What is expected
Every line below that mentions the word "pequeno" should be copied out.

Start of Block

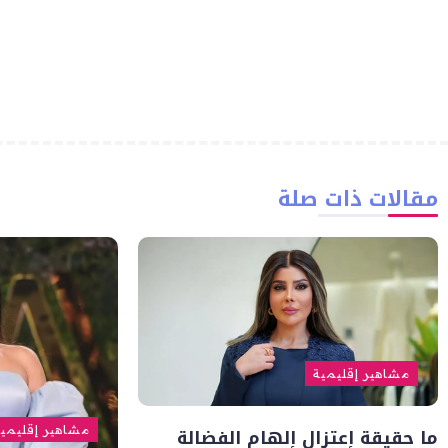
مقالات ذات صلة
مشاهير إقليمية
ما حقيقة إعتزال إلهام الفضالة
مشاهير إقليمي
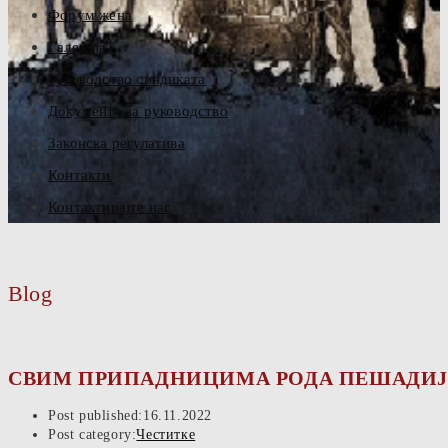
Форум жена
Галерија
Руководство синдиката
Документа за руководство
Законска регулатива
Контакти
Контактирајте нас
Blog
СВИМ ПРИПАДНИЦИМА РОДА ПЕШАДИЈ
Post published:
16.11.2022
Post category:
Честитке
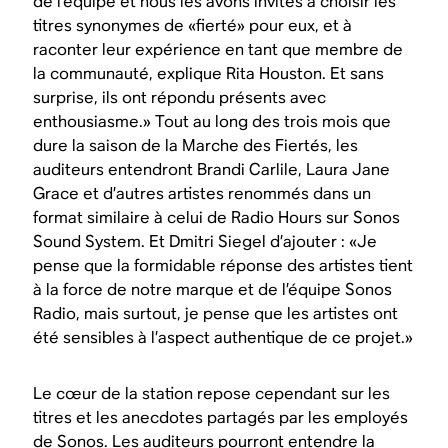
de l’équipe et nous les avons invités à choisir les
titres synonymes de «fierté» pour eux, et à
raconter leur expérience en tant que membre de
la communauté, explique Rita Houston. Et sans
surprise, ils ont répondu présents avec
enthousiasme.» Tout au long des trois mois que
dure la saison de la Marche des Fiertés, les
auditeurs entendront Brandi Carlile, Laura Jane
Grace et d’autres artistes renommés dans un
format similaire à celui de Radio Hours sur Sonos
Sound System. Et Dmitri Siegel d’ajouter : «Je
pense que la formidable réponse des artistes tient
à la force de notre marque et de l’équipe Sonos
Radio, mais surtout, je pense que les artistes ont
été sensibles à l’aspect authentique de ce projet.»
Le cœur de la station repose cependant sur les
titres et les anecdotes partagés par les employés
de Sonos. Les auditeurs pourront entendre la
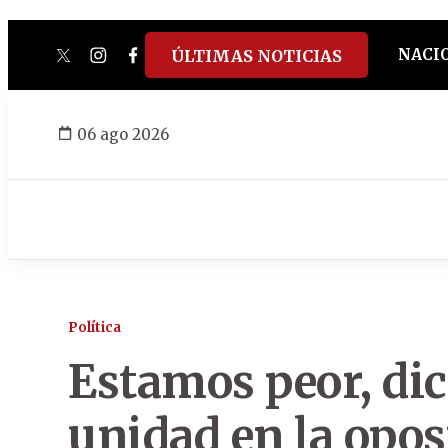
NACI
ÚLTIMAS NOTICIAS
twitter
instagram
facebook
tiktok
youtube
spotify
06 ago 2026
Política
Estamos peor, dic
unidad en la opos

End of Block
Start of Block

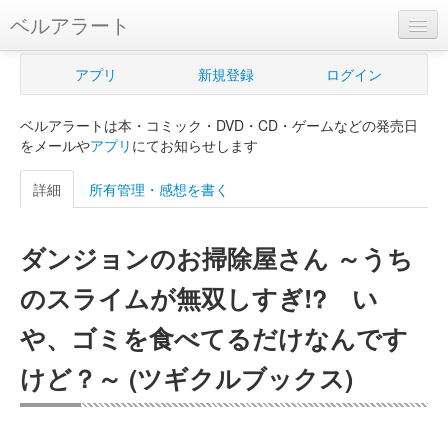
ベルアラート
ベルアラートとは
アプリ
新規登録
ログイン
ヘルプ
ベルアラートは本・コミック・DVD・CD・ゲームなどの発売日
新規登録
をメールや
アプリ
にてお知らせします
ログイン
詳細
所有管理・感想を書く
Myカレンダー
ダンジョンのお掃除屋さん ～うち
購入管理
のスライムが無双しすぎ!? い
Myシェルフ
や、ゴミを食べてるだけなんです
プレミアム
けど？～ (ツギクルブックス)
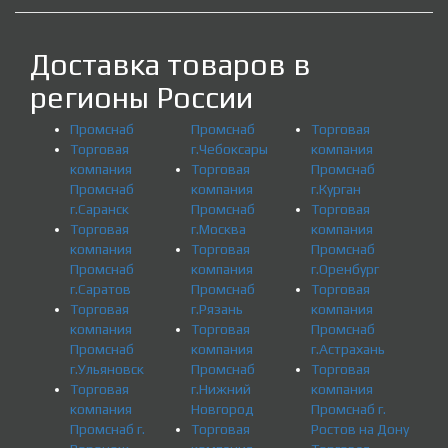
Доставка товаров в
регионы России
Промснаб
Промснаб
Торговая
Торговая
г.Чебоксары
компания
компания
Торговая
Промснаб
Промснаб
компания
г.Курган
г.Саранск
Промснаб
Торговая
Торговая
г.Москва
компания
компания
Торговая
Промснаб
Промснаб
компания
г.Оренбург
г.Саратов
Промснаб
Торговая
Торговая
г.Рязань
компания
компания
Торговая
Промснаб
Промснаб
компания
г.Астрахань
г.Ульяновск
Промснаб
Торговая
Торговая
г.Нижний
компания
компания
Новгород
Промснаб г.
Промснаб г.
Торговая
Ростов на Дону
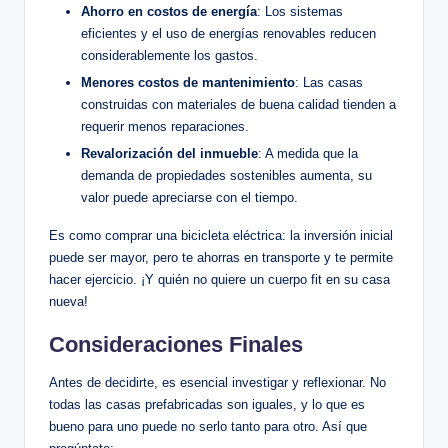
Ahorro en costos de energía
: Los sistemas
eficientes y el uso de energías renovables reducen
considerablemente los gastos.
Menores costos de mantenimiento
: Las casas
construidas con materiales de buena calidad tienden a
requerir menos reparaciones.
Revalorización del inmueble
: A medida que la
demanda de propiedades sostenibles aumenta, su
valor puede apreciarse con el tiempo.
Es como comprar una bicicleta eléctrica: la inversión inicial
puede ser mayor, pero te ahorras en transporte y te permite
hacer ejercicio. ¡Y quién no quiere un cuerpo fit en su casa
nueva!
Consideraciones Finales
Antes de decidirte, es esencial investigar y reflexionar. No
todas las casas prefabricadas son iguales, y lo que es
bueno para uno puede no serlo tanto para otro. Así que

End of Block
Start of Block

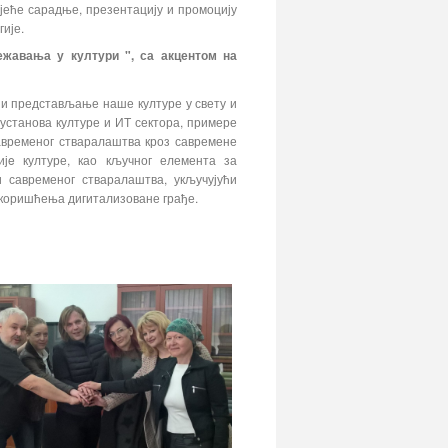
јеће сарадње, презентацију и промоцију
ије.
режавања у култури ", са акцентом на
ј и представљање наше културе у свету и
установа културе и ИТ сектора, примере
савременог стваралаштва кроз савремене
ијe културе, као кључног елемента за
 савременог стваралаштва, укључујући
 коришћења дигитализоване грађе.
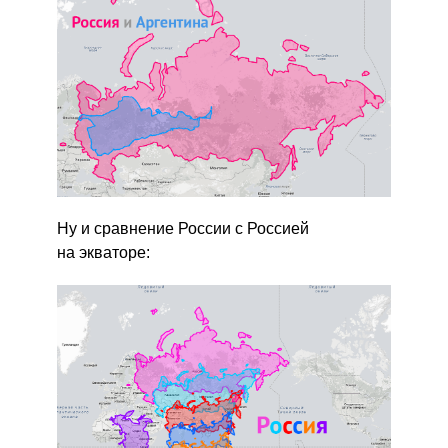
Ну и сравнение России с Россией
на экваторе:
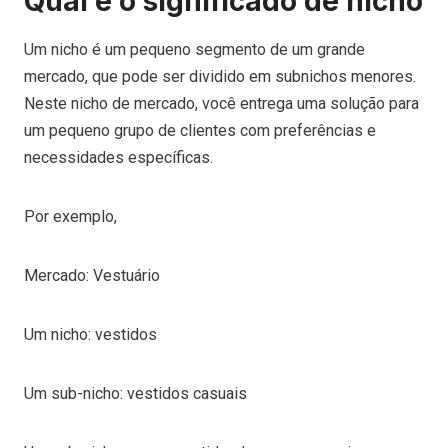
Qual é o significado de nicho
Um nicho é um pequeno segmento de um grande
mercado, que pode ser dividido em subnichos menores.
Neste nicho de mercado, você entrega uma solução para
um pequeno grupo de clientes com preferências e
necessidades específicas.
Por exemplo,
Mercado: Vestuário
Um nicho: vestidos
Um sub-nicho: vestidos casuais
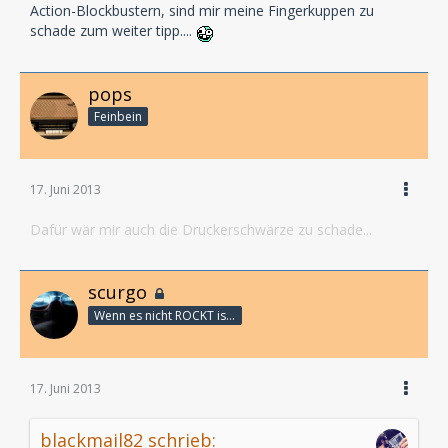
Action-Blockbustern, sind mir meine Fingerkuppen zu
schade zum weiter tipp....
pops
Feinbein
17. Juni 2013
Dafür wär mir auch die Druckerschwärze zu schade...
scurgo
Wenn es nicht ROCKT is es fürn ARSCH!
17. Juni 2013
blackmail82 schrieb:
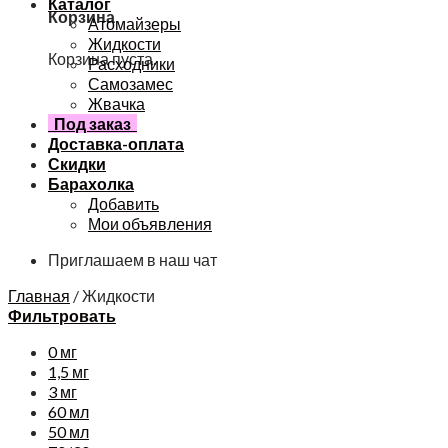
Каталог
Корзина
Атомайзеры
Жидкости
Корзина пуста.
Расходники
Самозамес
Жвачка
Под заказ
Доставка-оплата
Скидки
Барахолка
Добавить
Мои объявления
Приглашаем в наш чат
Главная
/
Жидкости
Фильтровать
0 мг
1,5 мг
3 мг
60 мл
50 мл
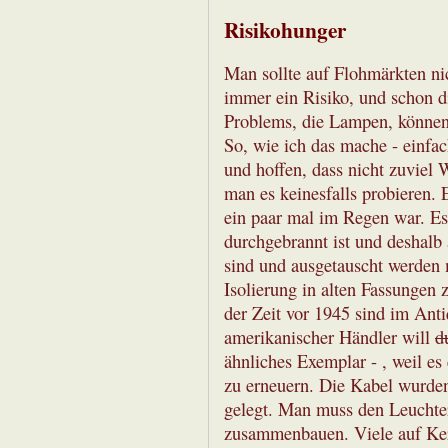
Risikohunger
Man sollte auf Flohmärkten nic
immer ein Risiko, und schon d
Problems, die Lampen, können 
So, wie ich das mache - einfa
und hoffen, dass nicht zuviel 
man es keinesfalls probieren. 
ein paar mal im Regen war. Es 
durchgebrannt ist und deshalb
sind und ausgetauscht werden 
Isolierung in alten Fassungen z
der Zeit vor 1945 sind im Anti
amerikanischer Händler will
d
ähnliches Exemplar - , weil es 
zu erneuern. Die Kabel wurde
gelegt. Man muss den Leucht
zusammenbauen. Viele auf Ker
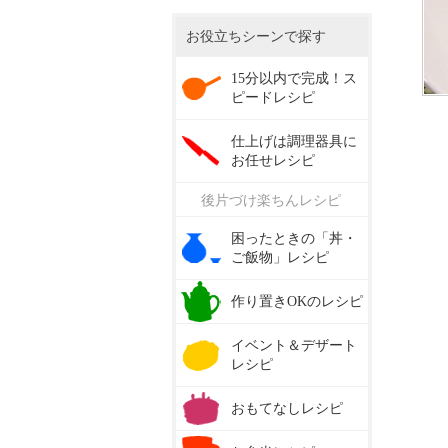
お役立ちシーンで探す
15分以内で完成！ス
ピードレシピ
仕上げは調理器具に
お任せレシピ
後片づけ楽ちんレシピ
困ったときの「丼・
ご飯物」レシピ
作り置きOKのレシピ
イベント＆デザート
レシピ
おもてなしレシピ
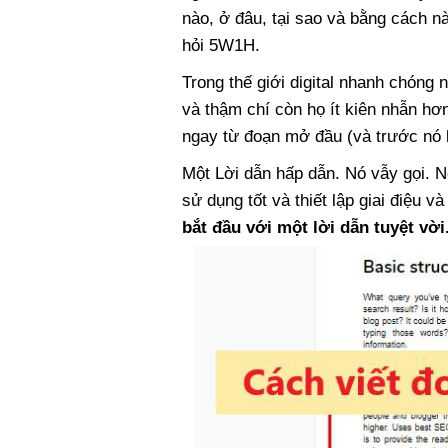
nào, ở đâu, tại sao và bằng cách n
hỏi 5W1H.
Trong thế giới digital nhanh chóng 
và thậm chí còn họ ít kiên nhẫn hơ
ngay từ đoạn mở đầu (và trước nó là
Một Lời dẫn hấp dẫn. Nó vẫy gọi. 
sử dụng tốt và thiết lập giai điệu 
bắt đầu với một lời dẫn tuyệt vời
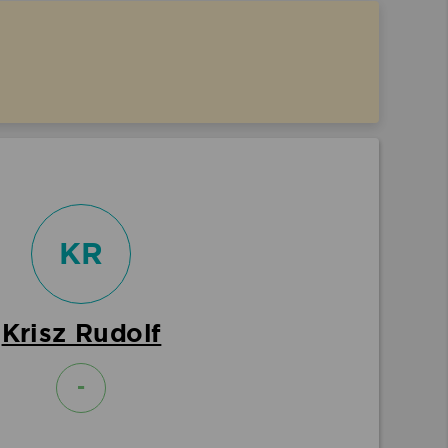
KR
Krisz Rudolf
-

End of Block

Result below
Um nicho é um pequeno segmento de um grande
um pequeno grupo de clientes com preferências e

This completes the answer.